Kill3rbee · June 19, 2019, 7:33am

Are you using Synopsis for Static Code Analysis? Can you set it such that the moment the scan finishes, it generates a report? With that you have your mtime. Use your mtime as your date for the file. That is the best I can help you. I do not know your use case. If you had something to show how you want it to look, that would help. I have changed the code to create a column for date using mtime. Good luck

library(data.table)
library(lubridate)
#Function to generate datatable using newest csv
read_newest_file <- function(dir_with_files, pattern){
  df <- data.table(file.info(dir(dir_with_files, pattern = pattern, full.names = T)), 
                   keep.rownames=TRUE)
  setnames(df, "rn", "filename")
  df[, create_date:= paste(months(mtime), year(mtime), sep = " ")]
  return(df[,c(1,12, 5:7)])
}

dir_with_files <- "./results" # Directory with files
current_files <- read_newest_file(dir_with_files, "^cve" )

print(current_files)
> print(current_files)
                              filename create_date               mtime               ctime               atime
1: ./results/cve_affected_products.csv   June 2019 2019-06-17 00:02:45 2019-06-17 00:02:45 2019-05-27 05:39:57
2:              ./results/cve_cpes.csv   June 2019 2019-06-17 00:02:45 2019-06-17 00:02:45 2019-05-27 05:39:57
3:       ./results/cve_cvss_scores.csv   June 2019 2019-06-17 00:02:45 2019-06-17 00:02:45 2019-05-27 05:39:57
4:    ./results/cve_reference_urls.csv   June 2019 2019-06-17 00:02:45 2019-06-17 00:02:45 2019-05-27 05:39:57
5:  ./results/cve_related_problems.csv   June 2019 2019-06-17 00:02:45 2019-06-17 00:02:45 2019-05-27 05:39:57
>

They you can clean filename column to only reflect name.
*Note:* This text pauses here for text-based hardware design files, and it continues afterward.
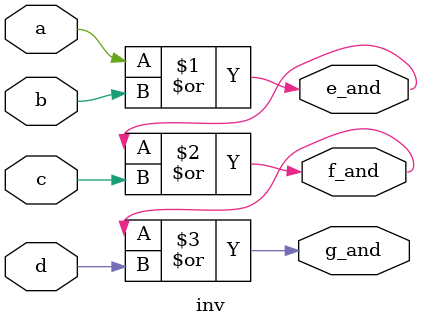
<source format=v>
`timescale 1ns / 1ps


module inv(
    input a,
    input b,
    input c,
    input d,
    output e_and,
    output f_and,
    output g_and    
    );
    or(e_and,a,b);
    or(f_and,e_and,c);
    or(g_and,f_and,d);    
endmodule
</source>
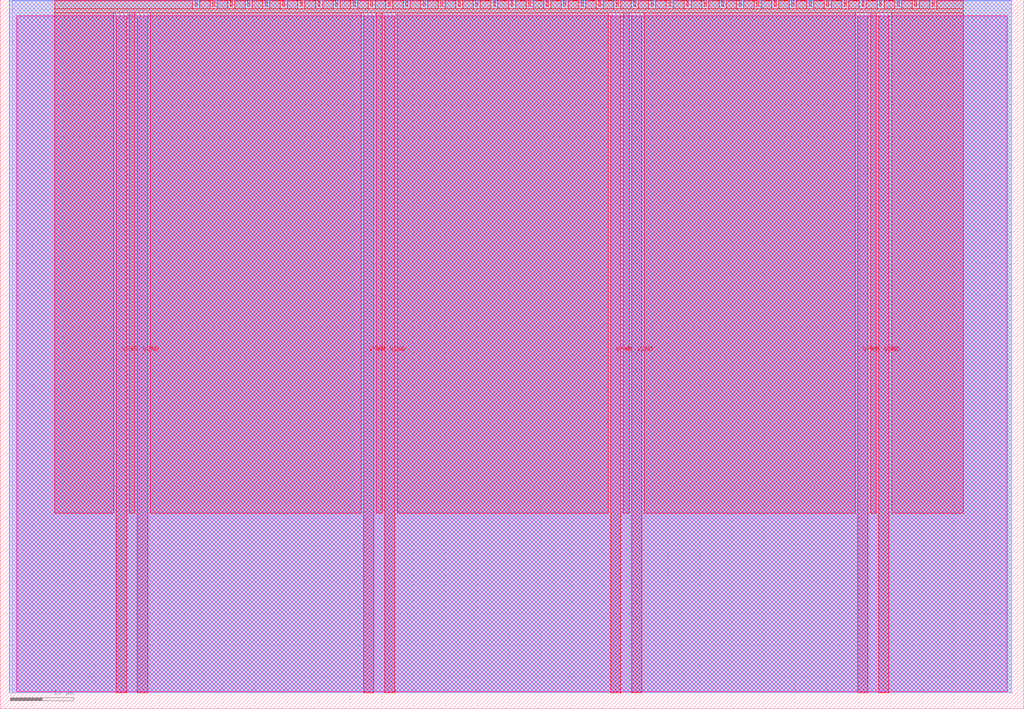
<source format=lef>
VERSION 5.7 ;
  NOWIREEXTENSIONATPIN ON ;
  DIVIDERCHAR "/" ;
  BUSBITCHARS "[]" ;
MACRO tt_um_jimktrains_vslc
  CLASS BLOCK ;
  FOREIGN tt_um_jimktrains_vslc ;
  ORIGIN 0.000 0.000 ;
  SIZE 161.000 BY 111.520 ;
  PIN VGND
    DIRECTION INOUT ;
    USE GROUND ;
    PORT
      LAYER met4 ;
        RECT 21.580 2.480 23.180 109.040 ;
    END
    PORT
      LAYER met4 ;
        RECT 60.450 2.480 62.050 109.040 ;
    END
    PORT
      LAYER met4 ;
        RECT 99.320 2.480 100.920 109.040 ;
    END
    PORT
      LAYER met4 ;
        RECT 138.190 2.480 139.790 109.040 ;
    END
  END VGND
  PIN VPWR
    DIRECTION INOUT ;
    USE POWER ;
    PORT
      LAYER met4 ;
        RECT 18.280 2.480 19.880 109.040 ;
    END
    PORT
      LAYER met4 ;
        RECT 57.150 2.480 58.750 109.040 ;
    END
    PORT
      LAYER met4 ;
        RECT 96.020 2.480 97.620 109.040 ;
    END
    PORT
      LAYER met4 ;
        RECT 134.890 2.480 136.490 109.040 ;
    END
  END VPWR
  PIN clk
    DIRECTION INPUT ;
    USE SIGNAL ;
    ANTENNAGATEAREA 0.852000 ;
    PORT
      LAYER met4 ;
        RECT 143.830 110.520 144.130 111.520 ;
    END
  END clk
  PIN ena
    DIRECTION INPUT ;
    USE SIGNAL ;
    PORT
      LAYER met4 ;
        RECT 146.590 110.520 146.890 111.520 ;
    END
  END ena
  PIN rst_n
    DIRECTION INPUT ;
    USE SIGNAL ;
    ANTENNAGATEAREA 0.631200 ;
    ANTENNADIFFAREA 0.434700 ;
    PORT
      LAYER met4 ;
        RECT 141.070 110.520 141.370 111.520 ;
    END
  END rst_n
  PIN ui_in[0]
    DIRECTION INPUT ;
    USE SIGNAL ;
    ANTENNAGATEAREA 0.631200 ;
    ANTENNADIFFAREA 0.434700 ;
    PORT
      LAYER met4 ;
        RECT 138.310 110.520 138.610 111.520 ;
    END
  END ui_in[0]
  PIN ui_in[1]
    DIRECTION INPUT ;
    USE SIGNAL ;
    ANTENNAGATEAREA 0.631200 ;
    ANTENNADIFFAREA 0.434700 ;
    PORT
      LAYER met4 ;
        RECT 135.550 110.520 135.850 111.520 ;
    END
  END ui_in[1]
  PIN ui_in[2]
    DIRECTION INPUT ;
    USE SIGNAL ;
    ANTENNAGATEAREA 0.196500 ;
    PORT
      LAYER met4 ;
        RECT 132.790 110.520 133.090 111.520 ;
    END
  END ui_in[2]
  PIN ui_in[3]
    DIRECTION INPUT ;
    USE SIGNAL ;
    ANTENNAGATEAREA 0.196500 ;
    PORT
      LAYER met4 ;
        RECT 130.030 110.520 130.330 111.520 ;
    END
  END ui_in[3]
  PIN ui_in[4]
    DIRECTION INPUT ;
    USE SIGNAL ;
    ANTENNAGATEAREA 0.196500 ;
    PORT
      LAYER met4 ;
        RECT 127.270 110.520 127.570 111.520 ;
    END
  END ui_in[4]
  PIN ui_in[5]
    DIRECTION INPUT ;
    USE SIGNAL ;
    ANTENNAGATEAREA 0.196500 ;
    PORT
      LAYER met4 ;
        RECT 124.510 110.520 124.810 111.520 ;
    END
  END ui_in[5]
  PIN ui_in[6]
    DIRECTION INPUT ;
    USE SIGNAL ;
    ANTENNAGATEAREA 0.196500 ;
    PORT
      LAYER met4 ;
        RECT 121.750 110.520 122.050 111.520 ;
    END
  END ui_in[6]
  PIN ui_in[7]
    DIRECTION INPUT ;
    USE SIGNAL ;
    ANTENNAGATEAREA 0.196500 ;
    PORT
      LAYER met4 ;
        RECT 118.990 110.520 119.290 111.520 ;
    END
  END ui_in[7]
  PIN uio_in[0]
    DIRECTION INPUT ;
    USE SIGNAL ;
    PORT
      LAYER met4 ;
        RECT 116.230 110.520 116.530 111.520 ;
    END
  END uio_in[0]
  PIN uio_in[1]
    DIRECTION INPUT ;
    USE SIGNAL ;
    PORT
      LAYER met4 ;
        RECT 113.470 110.520 113.770 111.520 ;
    END
  END uio_in[1]
  PIN uio_in[2]
    DIRECTION INPUT ;
    USE SIGNAL ;
    ANTENNAGATEAREA 0.213000 ;
    PORT
      LAYER met4 ;
        RECT 110.710 110.520 111.010 111.520 ;
    END
  END uio_in[2]
  PIN uio_in[3]
    DIRECTION INPUT ;
    USE SIGNAL ;
    PORT
      LAYER met4 ;
        RECT 107.950 110.520 108.250 111.520 ;
    END
  END uio_in[3]
  PIN uio_in[4]
    DIRECTION INPUT ;
    USE SIGNAL ;
    PORT
      LAYER met4 ;
        RECT 105.190 110.520 105.490 111.520 ;
    END
  END uio_in[4]
  PIN uio_in[5]
    DIRECTION INPUT ;
    USE SIGNAL ;
    PORT
      LAYER met4 ;
        RECT 102.430 110.520 102.730 111.520 ;
    END
  END uio_in[5]
  PIN uio_in[6]
    DIRECTION INPUT ;
    USE SIGNAL ;
    PORT
      LAYER met4 ;
        RECT 99.670 110.520 99.970 111.520 ;
    END
  END uio_in[6]
  PIN uio_in[7]
    DIRECTION INPUT ;
    USE SIGNAL ;
    PORT
      LAYER met4 ;
        RECT 96.910 110.520 97.210 111.520 ;
    END
  END uio_in[7]
  PIN uio_oe[0]
    DIRECTION OUTPUT ;
    USE SIGNAL ;
    PORT
      LAYER met4 ;
        RECT 49.990 110.520 50.290 111.520 ;
    END
  END uio_oe[0]
  PIN uio_oe[1]
    DIRECTION OUTPUT ;
    USE SIGNAL ;
    PORT
      LAYER met4 ;
        RECT 47.230 110.520 47.530 111.520 ;
    END
  END uio_oe[1]
  PIN uio_oe[2]
    DIRECTION OUTPUT ;
    USE SIGNAL ;
    PORT
      LAYER met4 ;
        RECT 44.470 110.520 44.770 111.520 ;
    END
  END uio_oe[2]
  PIN uio_oe[3]
    DIRECTION OUTPUT ;
    USE SIGNAL ;
    PORT
      LAYER met4 ;
        RECT 41.710 110.520 42.010 111.520 ;
    END
  END uio_oe[3]
  PIN uio_oe[4]
    DIRECTION OUTPUT ;
    USE SIGNAL ;
    PORT
      LAYER met4 ;
        RECT 38.950 110.520 39.250 111.520 ;
    END
  END uio_oe[4]
  PIN uio_oe[5]
    DIRECTION OUTPUT ;
    USE SIGNAL ;
    PORT
      LAYER met4 ;
        RECT 36.190 110.520 36.490 111.520 ;
    END
  END uio_oe[5]
  PIN uio_oe[6]
    DIRECTION OUTPUT ;
    USE SIGNAL ;
    PORT
      LAYER met4 ;
        RECT 33.430 110.520 33.730 111.520 ;
    END
  END uio_oe[6]
  PIN uio_oe[7]
    DIRECTION OUTPUT ;
    USE SIGNAL ;
    PORT
      LAYER met4 ;
        RECT 30.670 110.520 30.970 111.520 ;
    END
  END uio_oe[7]
  PIN uio_out[0]
    DIRECTION OUTPUT ;
    USE SIGNAL ;
    ANTENNADIFFAREA 0.795200 ;
    PORT
      LAYER met4 ;
        RECT 72.070 110.520 72.370 111.520 ;
    END
  END uio_out[0]
  PIN uio_out[1]
    DIRECTION OUTPUT ;
    USE SIGNAL ;
    ANTENNADIFFAREA 0.445500 ;
    PORT
      LAYER met4 ;
        RECT 69.310 110.520 69.610 111.520 ;
    END
  END uio_out[1]
  PIN uio_out[2]
    DIRECTION OUTPUT ;
    USE SIGNAL ;
    PORT
      LAYER met4 ;
        RECT 66.550 110.520 66.850 111.520 ;
    END
  END uio_out[2]
  PIN uio_out[3]
    DIRECTION OUTPUT ;
    USE SIGNAL ;
    ANTENNADIFFAREA 0.795200 ;
    PORT
      LAYER met4 ;
        RECT 63.790 110.520 64.090 111.520 ;
    END
  END uio_out[3]
  PIN uio_out[4]
    DIRECTION OUTPUT ;
    USE SIGNAL ;
    ANTENNADIFFAREA 0.445500 ;
    PORT
      LAYER met4 ;
        RECT 61.030 110.520 61.330 111.520 ;
    END
  END uio_out[4]
  PIN uio_out[5]
    DIRECTION OUTPUT ;
    USE SIGNAL ;
    ANTENNADIFFAREA 1.593000 ;
    PORT
      LAYER met4 ;
        RECT 58.270 110.520 58.570 111.520 ;
    END
  END uio_out[5]
  PIN uio_out[6]
    DIRECTION OUTPUT ;
    USE SIGNAL ;
    ANTENNADIFFAREA 0.445500 ;
    PORT
      LAYER met4 ;
        RECT 55.510 110.520 55.810 111.520 ;
    END
  END uio_out[6]
  PIN uio_out[7]
    DIRECTION OUTPUT ;
    USE SIGNAL ;
    PORT
      LAYER met4 ;
        RECT 52.750 110.520 53.050 111.520 ;
    END
  END uio_out[7]
  PIN uo_out[0]
    DIRECTION OUTPUT ;
    USE SIGNAL ;
    ANTENNAGATEAREA 0.450000 ;
    ANTENNADIFFAREA 0.891000 ;
    PORT
      LAYER met4 ;
        RECT 94.150 110.520 94.450 111.520 ;
    END
  END uo_out[0]
  PIN uo_out[1]
    DIRECTION OUTPUT ;
    USE SIGNAL ;
    ANTENNAGATEAREA 0.373500 ;
    ANTENNADIFFAREA 0.445500 ;
    PORT
      LAYER met4 ;
        RECT 91.390 110.520 91.690 111.520 ;
    END
  END uo_out[1]
  PIN uo_out[2]
    DIRECTION OUTPUT ;
    USE SIGNAL ;
    ANTENNAGATEAREA 0.450000 ;
    ANTENNADIFFAREA 0.445500 ;
    PORT
      LAYER met4 ;
        RECT 88.630 110.520 88.930 111.520 ;
    END
  END uo_out[2]
  PIN uo_out[3]
    DIRECTION OUTPUT ;
    USE SIGNAL ;
    ANTENNAGATEAREA 0.450000 ;
    ANTENNADIFFAREA 0.891000 ;
    PORT
      LAYER met4 ;
        RECT 85.870 110.520 86.170 111.520 ;
    END
  END uo_out[3]
  PIN uo_out[4]
    DIRECTION OUTPUT ;
    USE SIGNAL ;
    ANTENNAGATEAREA 0.252000 ;
    ANTENNADIFFAREA 0.445500 ;
    PORT
      LAYER met4 ;
        RECT 83.110 110.520 83.410 111.520 ;
    END
  END uo_out[4]
  PIN uo_out[5]
    DIRECTION OUTPUT ;
    USE SIGNAL ;
    ANTENNAGATEAREA 0.450000 ;
    ANTENNADIFFAREA 0.445500 ;
    PORT
      LAYER met4 ;
        RECT 80.350 110.520 80.650 111.520 ;
    END
  END uo_out[5]
  PIN uo_out[6]
    DIRECTION OUTPUT ;
    USE SIGNAL ;
    ANTENNAGATEAREA 0.450000 ;
    ANTENNADIFFAREA 0.445500 ;
    PORT
      LAYER met4 ;
        RECT 77.590 110.520 77.890 111.520 ;
    END
  END uo_out[6]
  PIN uo_out[7]
    DIRECTION OUTPUT ;
    USE SIGNAL ;
    ANTENNAGATEAREA 0.495000 ;
    ANTENNADIFFAREA 0.891000 ;
    PORT
      LAYER met4 ;
        RECT 74.830 110.520 75.130 111.520 ;
    END
  END uo_out[7]
  OBS
      LAYER nwell ;
        RECT 2.570 2.635 158.430 108.990 ;
      LAYER li1 ;
        RECT 2.760 2.635 158.240 108.885 ;
      LAYER met1 ;
        RECT 1.910 2.480 159.090 111.480 ;
      LAYER met2 ;
        RECT 1.470 2.535 159.070 111.510 ;
      LAYER met3 ;
        RECT 1.445 2.555 159.095 111.345 ;
      LAYER met4 ;
        RECT 8.575 110.120 30.270 111.345 ;
        RECT 31.370 110.120 33.030 111.345 ;
        RECT 34.130 110.120 35.790 111.345 ;
        RECT 36.890 110.120 38.550 111.345 ;
        RECT 39.650 110.120 41.310 111.345 ;
        RECT 42.410 110.120 44.070 111.345 ;
        RECT 45.170 110.120 46.830 111.345 ;
        RECT 47.930 110.120 49.590 111.345 ;
        RECT 50.690 110.120 52.350 111.345 ;
        RECT 53.450 110.120 55.110 111.345 ;
        RECT 56.210 110.120 57.870 111.345 ;
        RECT 58.970 110.120 60.630 111.345 ;
        RECT 61.730 110.120 63.390 111.345 ;
        RECT 64.490 110.120 66.150 111.345 ;
        RECT 67.250 110.120 68.910 111.345 ;
        RECT 70.010 110.120 71.670 111.345 ;
        RECT 72.770 110.120 74.430 111.345 ;
        RECT 75.530 110.120 77.190 111.345 ;
        RECT 78.290 110.120 79.950 111.345 ;
        RECT 81.050 110.120 82.710 111.345 ;
        RECT 83.810 110.120 85.470 111.345 ;
        RECT 86.570 110.120 88.230 111.345 ;
        RECT 89.330 110.120 90.990 111.345 ;
        RECT 92.090 110.120 93.750 111.345 ;
        RECT 94.850 110.120 96.510 111.345 ;
        RECT 97.610 110.120 99.270 111.345 ;
        RECT 100.370 110.120 102.030 111.345 ;
        RECT 103.130 110.120 104.790 111.345 ;
        RECT 105.890 110.120 107.550 111.345 ;
        RECT 108.650 110.120 110.310 111.345 ;
        RECT 111.410 110.120 113.070 111.345 ;
        RECT 114.170 110.120 115.830 111.345 ;
        RECT 116.930 110.120 118.590 111.345 ;
        RECT 119.690 110.120 121.350 111.345 ;
        RECT 122.450 110.120 124.110 111.345 ;
        RECT 125.210 110.120 126.870 111.345 ;
        RECT 127.970 110.120 129.630 111.345 ;
        RECT 130.730 110.120 132.390 111.345 ;
        RECT 133.490 110.120 135.150 111.345 ;
        RECT 136.250 110.120 137.910 111.345 ;
        RECT 139.010 110.120 140.670 111.345 ;
        RECT 141.770 110.120 143.430 111.345 ;
        RECT 144.530 110.120 146.190 111.345 ;
        RECT 147.290 110.120 151.505 111.345 ;
        RECT 8.575 109.440 151.505 110.120 ;
        RECT 8.575 30.775 17.880 109.440 ;
        RECT 20.280 30.775 21.180 109.440 ;
        RECT 23.580 30.775 56.750 109.440 ;
        RECT 59.150 30.775 60.050 109.440 ;
        RECT 62.450 30.775 95.620 109.440 ;
        RECT 98.020 30.775 98.920 109.440 ;
        RECT 101.320 30.775 134.490 109.440 ;
        RECT 136.890 30.775 137.790 109.440 ;
        RECT 140.190 30.775 151.505 109.440 ;
  END
END tt_um_jimktrains_vslc
END LIBRARY


</source>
zorro · June 20, 2019, 10:09am

Hi Luffytaro,

Sorry, I m not using that and I am not familiar with it.

I have tried your codes and it works fine. It just that I think that is not really what I wanted.

My programming is very beginner. Anyway, I will try to explain further how it should look. Below is one of the graphs that I want to plot eventually.

Y-axis is the number of vulnerabilities for IP addresses. X-axis is the the assessment date. As I mentioned earlier, the data itself does not have any dates so I need to add dates into the data in R for the X-axis values.

My data is coming from almost 200 CSV files where around 20 files belong to one assessment and one X-axis value represents one assessment. The csv files have data like IP addresses, ports, vulnerabilities, CVE, Severity and others. I hope it is clear now why I wanted to have the dates for the data.

One other thing is I have tried mydata = read.csv("./results/csvfile") and able to plot things like IP address vs Risk. How do I see the contents of the files using your codes?

Thanks

system · July 11, 2019, 10:10am

This topic was automatically closed 21 days after the last reply. New replies are no longer allowed.